━━━━━ Excerpted text ━━━━━

On Mon, 2006-11-27 at 15:07 +0100, Sebastian Fontius wrote:

> Ah, that way round :).  I already wondered...
> 
> If I only start fnfxd it works.  If I start dbus/HAL it starts again
> missing key presses and if I kill hald-addon-acpi-toshiba it works
> again (although I got the impression not 100%).  I moved
> /usr/share/hal/fdi/policy/10osvendor/10-toshiba-buttons.fdi away and
> restarted everything (dbus, HAL, fnfxd) and it works 100% again.  Cool
> :).

It would be good to have the Debian developers aware of the fact that
the Toshiba ACPI event should only be read by one process at a time to
get it fixed properly.

> So what should we do with this bug?  Reassign it to hal?  What does
> hald-addon-acpi-toshiba do, anyway?  Things like the power or the lid
> button work without special Toshiba kernel module magic IIRC (and are
> handled by acpid directly on my system), so I do not see a point in
> shipping hald-addon-acpi-toshiba altogether.  But of course I could be
> mistaken.

Uh, I have no idea how Debian is going to handle that, sorry.

━━━━━

§ **Exercise requirements**:
A) Copy out the passage of the email about the Toshiba hotkey bug between "On Mon, 2006-11-27" and "it fixed properly.", inclusive.
B) Write what would come next in the email about the Toshiba hotkey bug, picking up after its final sentence.
The listing below the email about the Toshiba hotkey bug can be set aside; nothing here depends on it.

━━━━━ Material ━━━━━

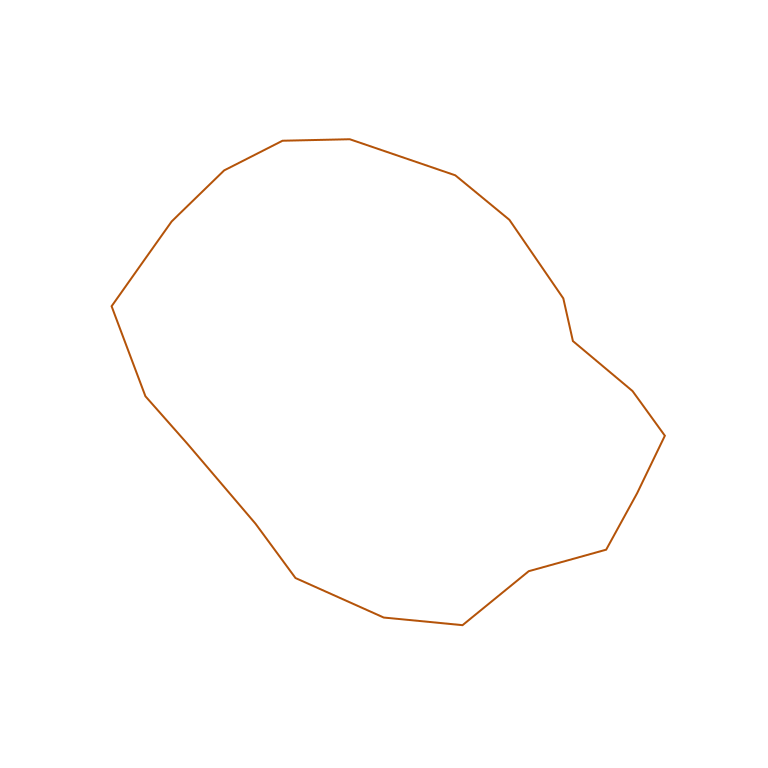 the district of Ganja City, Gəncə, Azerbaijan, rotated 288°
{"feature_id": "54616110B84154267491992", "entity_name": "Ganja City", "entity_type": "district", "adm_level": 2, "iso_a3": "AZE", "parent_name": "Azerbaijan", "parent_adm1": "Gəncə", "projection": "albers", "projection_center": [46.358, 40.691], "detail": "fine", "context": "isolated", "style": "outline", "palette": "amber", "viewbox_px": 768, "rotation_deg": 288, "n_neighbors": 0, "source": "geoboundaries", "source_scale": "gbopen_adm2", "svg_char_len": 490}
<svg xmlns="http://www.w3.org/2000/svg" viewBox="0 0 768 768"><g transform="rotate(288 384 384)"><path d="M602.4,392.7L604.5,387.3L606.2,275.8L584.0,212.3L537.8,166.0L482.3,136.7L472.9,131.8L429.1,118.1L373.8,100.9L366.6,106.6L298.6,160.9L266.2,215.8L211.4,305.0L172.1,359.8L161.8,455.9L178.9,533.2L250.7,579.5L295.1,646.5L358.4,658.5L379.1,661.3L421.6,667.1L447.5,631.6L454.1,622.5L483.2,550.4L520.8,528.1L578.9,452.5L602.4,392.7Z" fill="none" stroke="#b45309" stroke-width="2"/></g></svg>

━━━━━

§ **Expected outputs**:
A)
On Mon, 2006-11-27 at 15:07 +0100, Sebastian Fontius wrote:

> Ah, that way round :).  I already wondered...
> 
> If I only start fnfxd it works.  If I start dbus/HAL it starts again
> missing key presses and if I kill hald-addon-acpi-toshiba it works
> again (although I got the impression not 100%).  I moved
> /usr/share/hal/fdi/policy/10osvendor/10-toshiba-buttons.fdi away and
> restarted everything (dbus, HAL, fnfxd) and it works 100% again.  Cool
> :).

It would be good to have the Debian developers aware of the fact that
the Toshiba ACPI event should only be read by one process at a time to
get it fixed properly.

B)
For the technical side:  It might be the case that GNOME Power Manager
is reacting on the events issued by hald-addon-acpi-toshiba.  However,
if you look at the code of that addon you will see that only passes some
events, while FnFX takes care to report *all* events.

Power-, lid- and sleep buttons are not affected.  Those are covered by
the ACPI spec, driven by the ACPI button driver and the events are
reported via /proc/acpi/events (and on most distributions reported to
all interested processes by acpid).

Short:  I do no see a point of having the hald-addon-acpi-toshiba addon
either.  Especially as it (a) does not report all events and (b) there
are no client applications reacting on the events.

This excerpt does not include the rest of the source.